I spent a weekend going deep on AI video tools and now I can't stop thinking about what entertainment looks like in 5 years

Reddit r/artificial News

Summary

A reflective piece on how AI video generation tools like Seedance could revolutionize entertainment production, enabling small teams to create high-quality IP with far lower budgets than traditional blockbuster shows.

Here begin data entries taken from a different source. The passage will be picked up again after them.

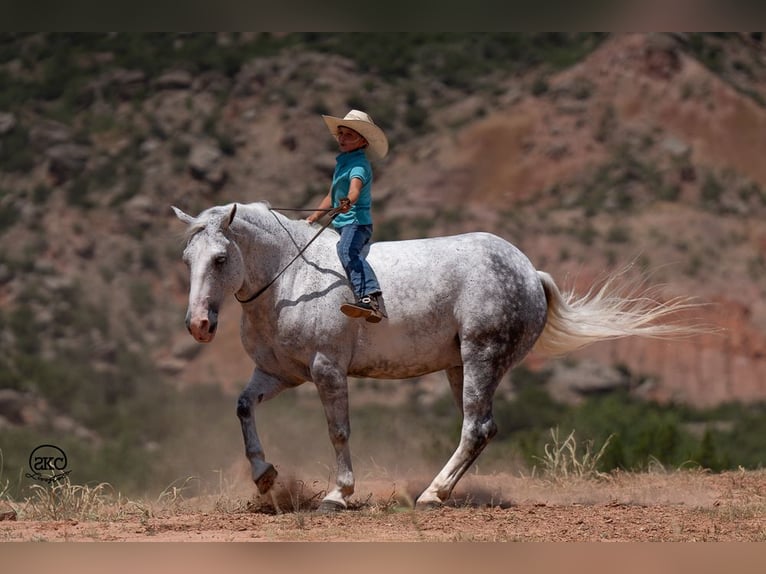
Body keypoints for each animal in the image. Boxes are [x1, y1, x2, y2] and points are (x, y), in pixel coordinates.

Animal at [174, 202, 704, 512]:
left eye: (220, 258)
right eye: (187, 259)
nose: (198, 325)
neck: (289, 280)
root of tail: (530, 273)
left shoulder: (328, 370)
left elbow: (338, 431)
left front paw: (338, 494)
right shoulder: (278, 373)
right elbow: (243, 407)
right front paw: (264, 478)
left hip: (481, 357)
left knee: (475, 426)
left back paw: (432, 493)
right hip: (458, 368)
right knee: (483, 427)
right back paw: (439, 490)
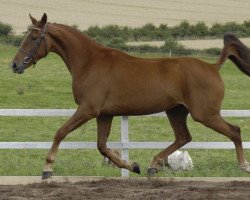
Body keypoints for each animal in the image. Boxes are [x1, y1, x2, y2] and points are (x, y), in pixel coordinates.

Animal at [10, 13, 250, 178]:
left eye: (34, 37)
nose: (14, 65)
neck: (89, 62)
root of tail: (213, 67)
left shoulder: (88, 110)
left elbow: (61, 133)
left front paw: (47, 168)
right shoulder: (104, 114)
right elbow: (102, 146)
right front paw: (132, 166)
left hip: (205, 114)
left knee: (234, 131)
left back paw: (243, 166)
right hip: (176, 111)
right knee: (184, 137)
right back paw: (152, 165)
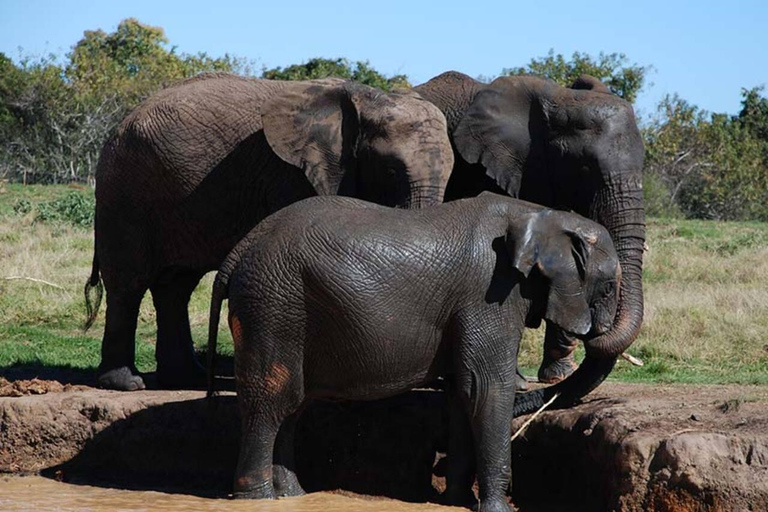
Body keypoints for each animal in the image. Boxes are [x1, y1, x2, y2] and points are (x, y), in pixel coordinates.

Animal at [84, 73, 456, 392]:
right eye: (391, 170)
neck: (366, 98)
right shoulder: (291, 172)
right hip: (125, 192)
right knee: (128, 283)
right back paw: (126, 383)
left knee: (176, 285)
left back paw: (186, 378)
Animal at [206, 192, 624, 512]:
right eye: (607, 287)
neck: (538, 213)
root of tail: (239, 249)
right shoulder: (490, 295)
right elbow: (487, 388)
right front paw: (495, 509)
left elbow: (462, 392)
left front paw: (456, 501)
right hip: (273, 303)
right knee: (273, 399)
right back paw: (258, 499)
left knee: (292, 404)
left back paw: (295, 495)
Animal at [412, 71, 644, 408]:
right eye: (584, 166)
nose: (597, 333)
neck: (559, 99)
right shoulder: (488, 168)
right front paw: (522, 380)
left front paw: (558, 373)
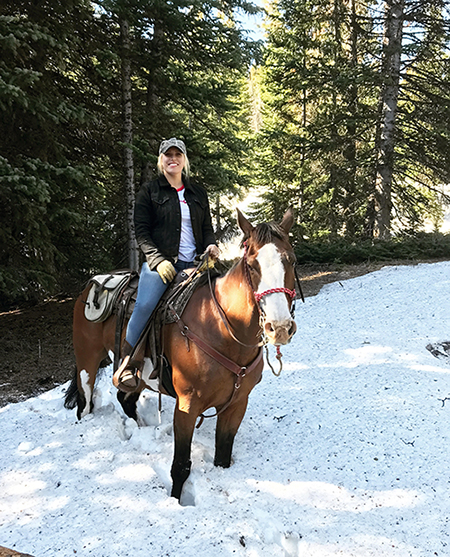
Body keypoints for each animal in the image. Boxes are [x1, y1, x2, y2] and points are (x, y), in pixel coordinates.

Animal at [63, 208, 298, 500]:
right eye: (253, 265)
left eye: (291, 260)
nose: (279, 327)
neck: (219, 325)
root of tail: (92, 285)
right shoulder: (187, 406)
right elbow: (181, 466)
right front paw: (176, 499)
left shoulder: (237, 404)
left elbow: (223, 455)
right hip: (87, 363)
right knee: (85, 404)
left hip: (138, 376)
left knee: (125, 397)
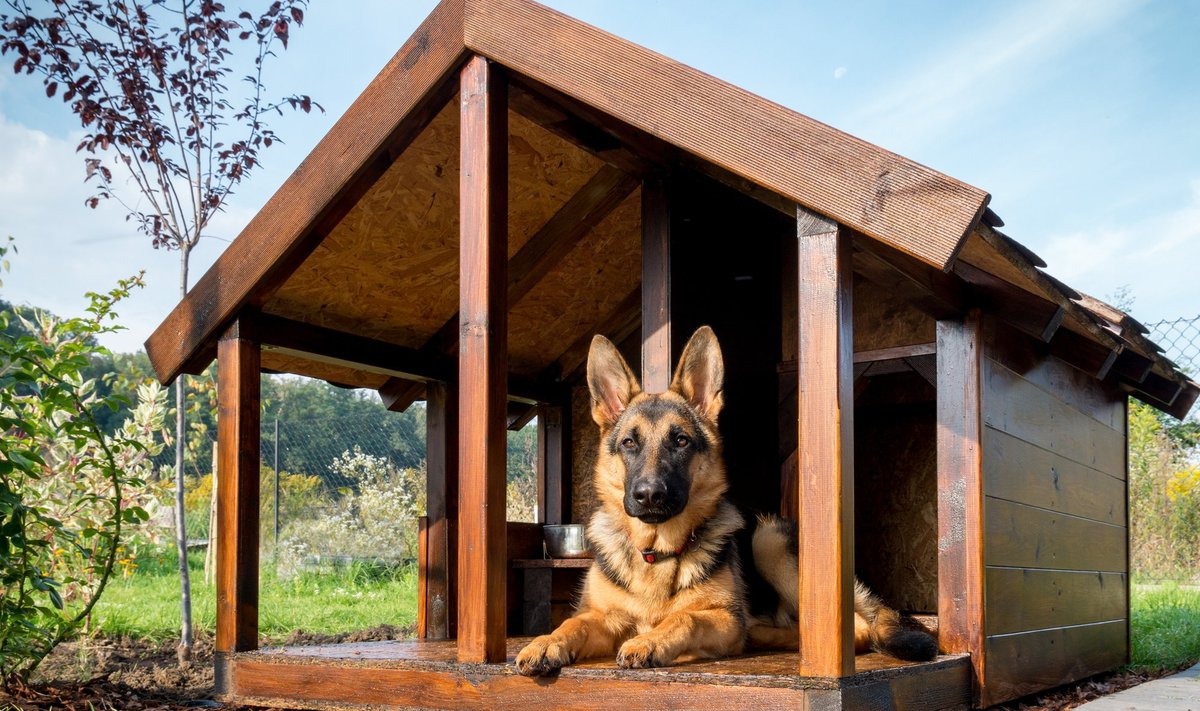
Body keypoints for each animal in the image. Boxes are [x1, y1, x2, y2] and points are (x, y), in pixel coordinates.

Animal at [516, 324, 936, 672]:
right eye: (629, 443)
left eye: (680, 441)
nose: (649, 495)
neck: (657, 552)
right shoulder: (603, 617)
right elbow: (572, 623)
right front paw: (545, 642)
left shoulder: (718, 616)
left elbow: (685, 617)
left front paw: (650, 641)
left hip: (768, 540)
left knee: (857, 628)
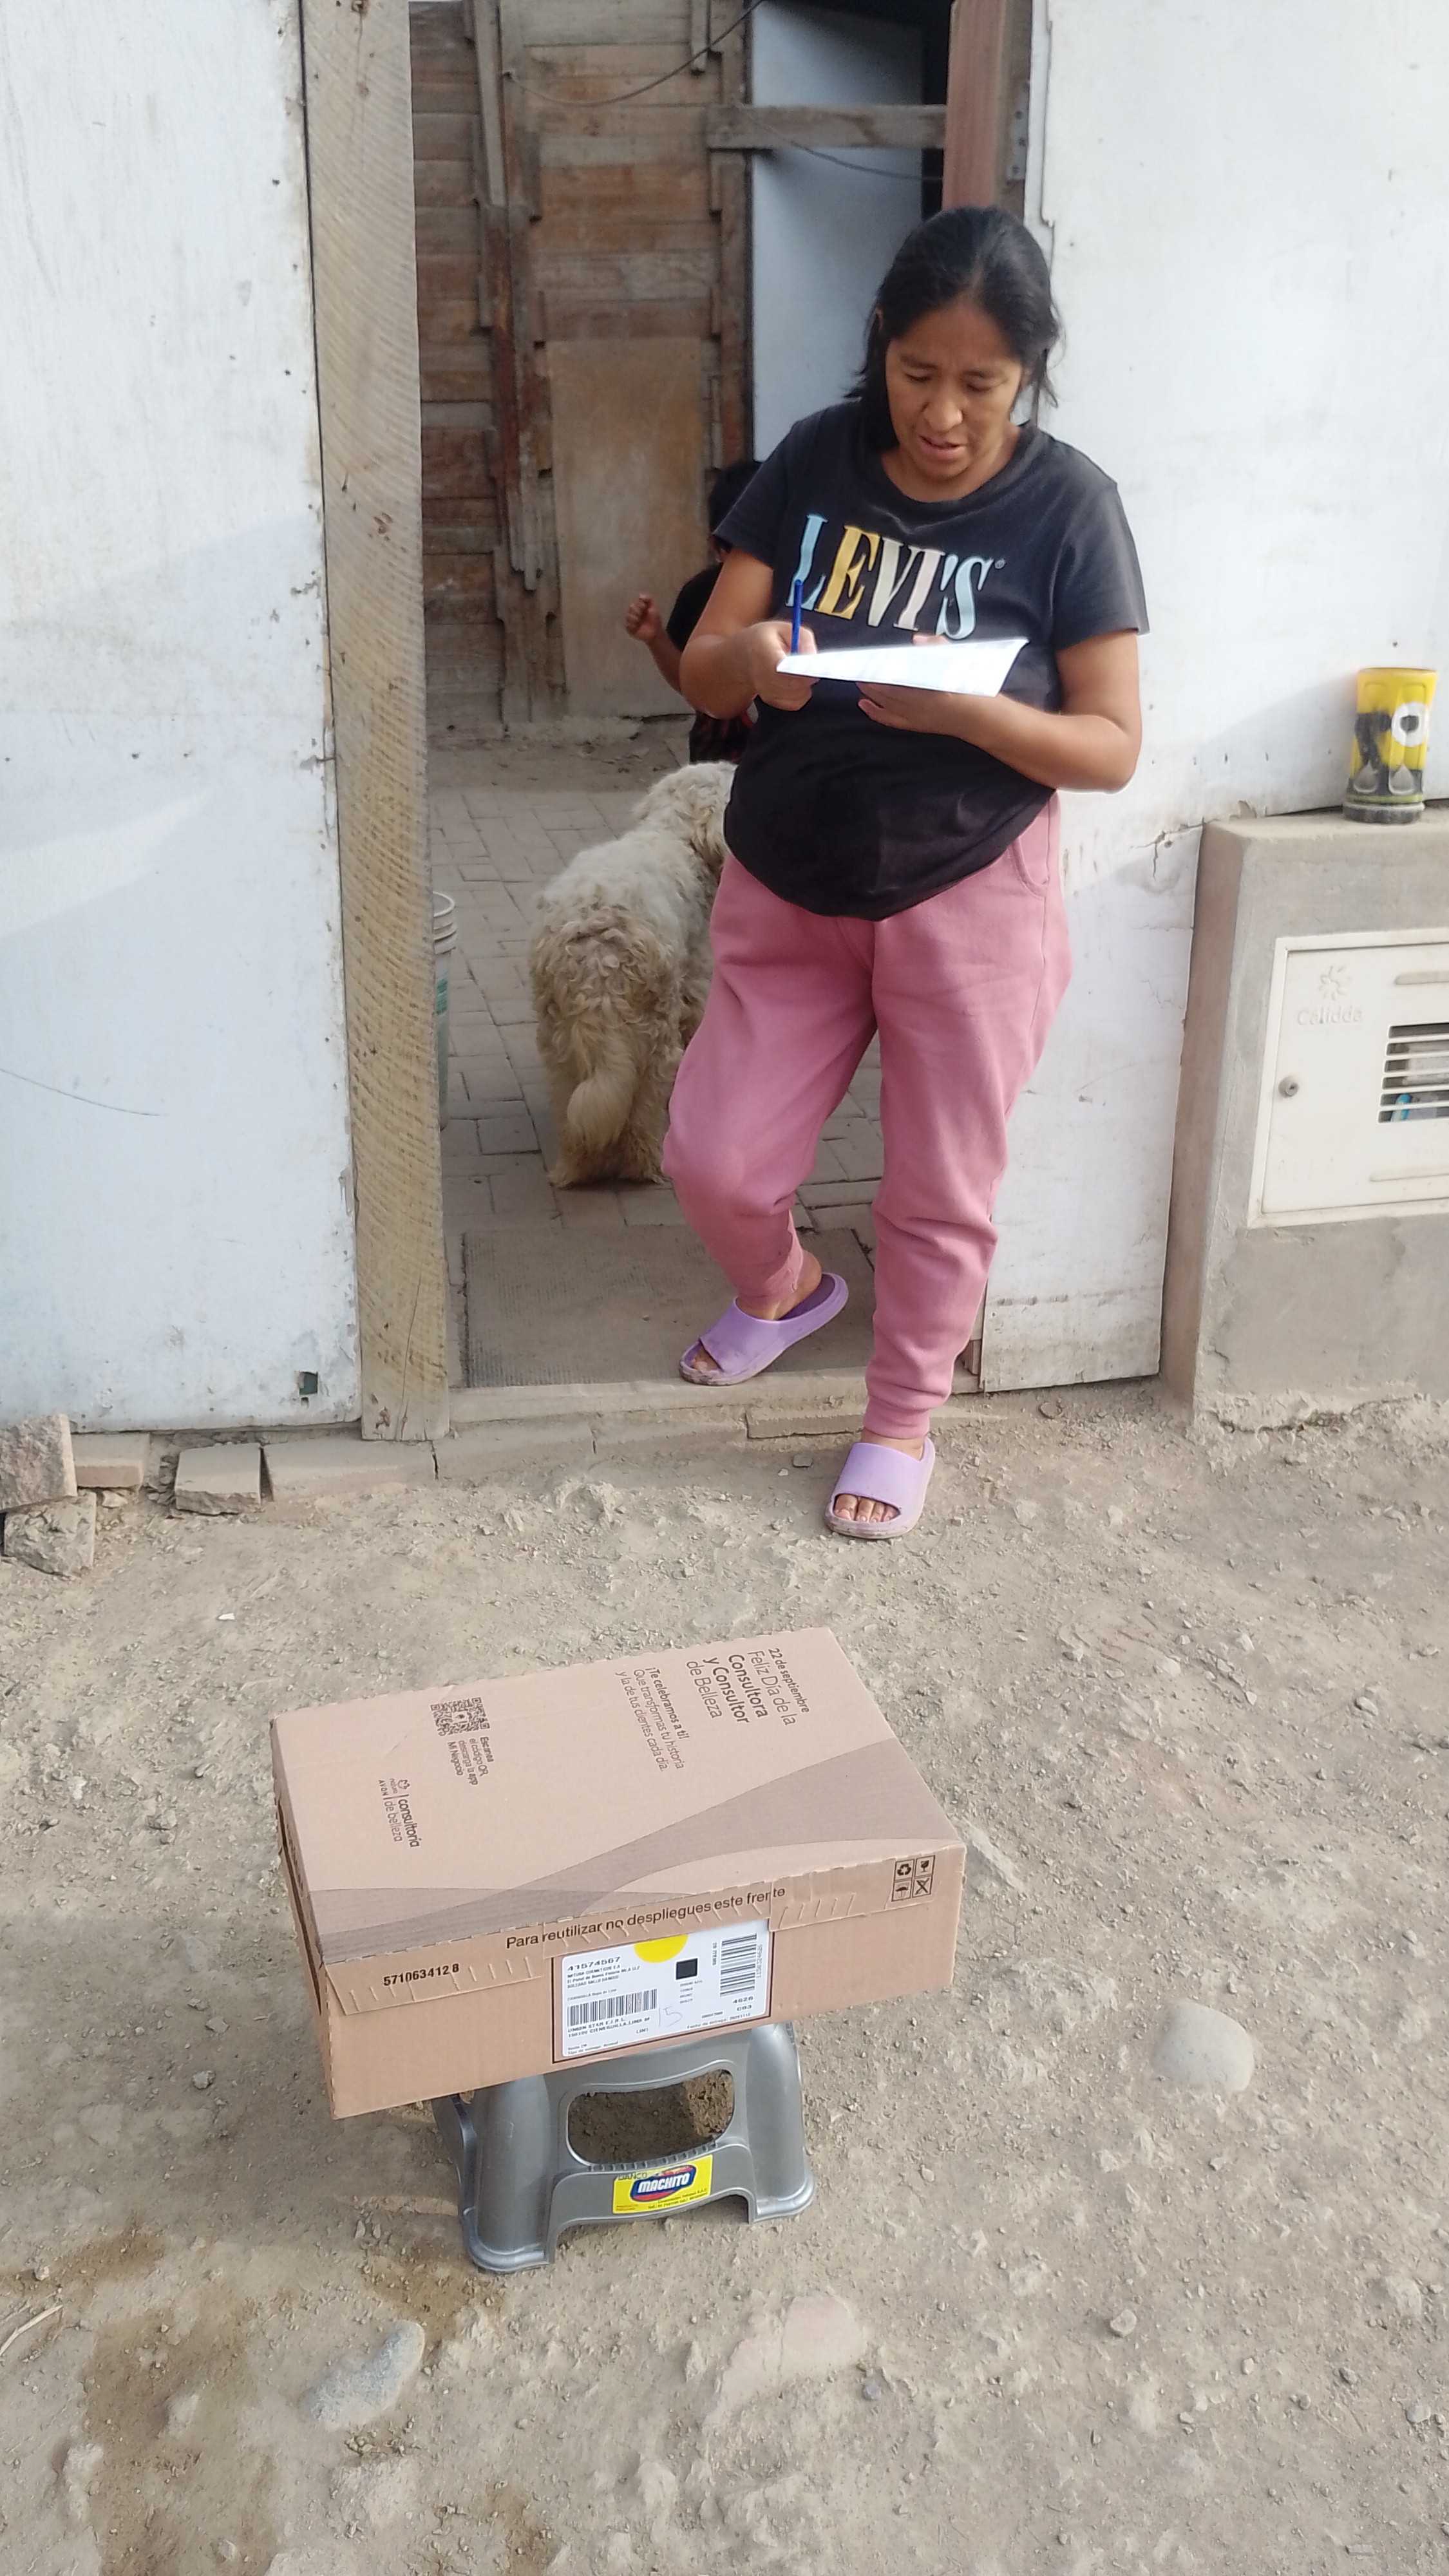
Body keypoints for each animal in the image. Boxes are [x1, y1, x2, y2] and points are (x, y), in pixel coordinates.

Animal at [528, 763, 733, 1186]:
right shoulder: (693, 989)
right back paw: (645, 1164)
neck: (675, 836)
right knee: (644, 1105)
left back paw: (576, 1165)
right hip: (656, 1029)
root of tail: (597, 945)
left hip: (557, 1038)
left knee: (571, 1105)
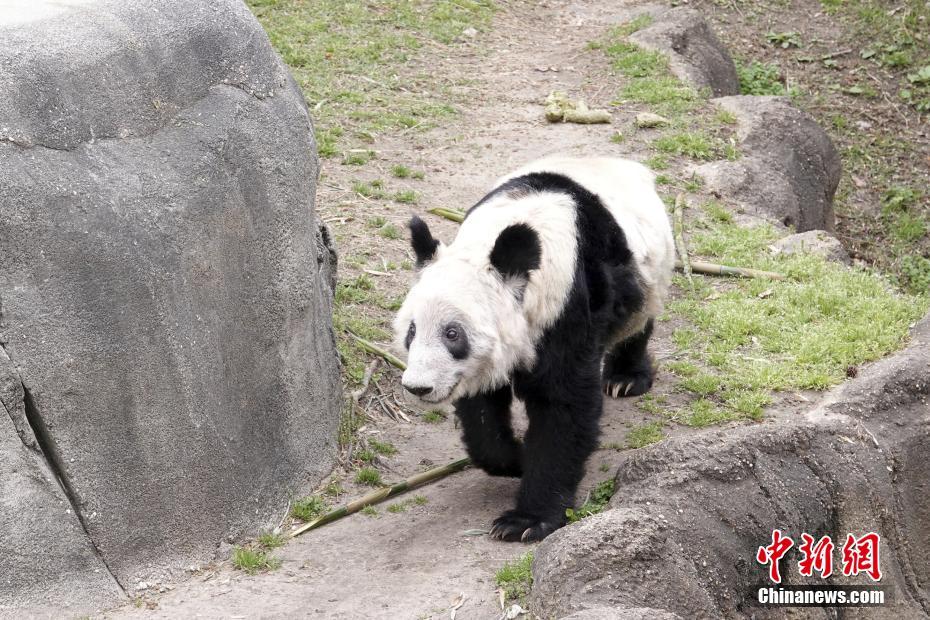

I'm not a filmmaker. I'm just someone who pays close attention to AI and last weekend I ended up spending about 14 hours going down a rabbit hole of AI video generation tools, specifically Seedance. What started as curiosity turned into one of those 2am moments where you're staring at the ceiling thinking about something you can't turn off. I started running some rough math. Game of Thrones cost somewhere between $6 and $15 million per episode at its peak. The production crew alone was enormous, hundreds of VFX artists, 170 named cast members, location shoots across six countries. The revenue that show generated across HBO subscriptions, merchandise, licensing deals, and syndication rights has been estimated at over $10 billion over its lifetime. That $10 billion was distributed across thousands of people. Unions, studios, distributors, residuals, network deals. Now I'm watching Seedance generate 10-second cinematic clips from text prompts. It's not perfect. The motion artifacts are visible if you're looking for them and the consistency over longer sequences still breaks down. But here's the thing, that's where it is today. These models don't plateau. They iterate every few months. Two or three generations from now, what does this look like? A team of 10 to 20 people with a good story, a strong visual direction, and a few hundred thousand dollars instead of a few hundred million. The rights stay with them. The royalties stay with them. Every dollar the IP earns compounds back to the same small group. Everyone building in AI right now is either making SaaS tools or foundation models. The opportunity that almost nobody is talking about is IP. Building the next Disney or the next MAPPA with a fraction of the infrastructure. I don't know if I'm early or just wrong. But I genuinely cannot stop thinking about it. Has anyone else been looking at where AI video generation goes for entertainment specifically?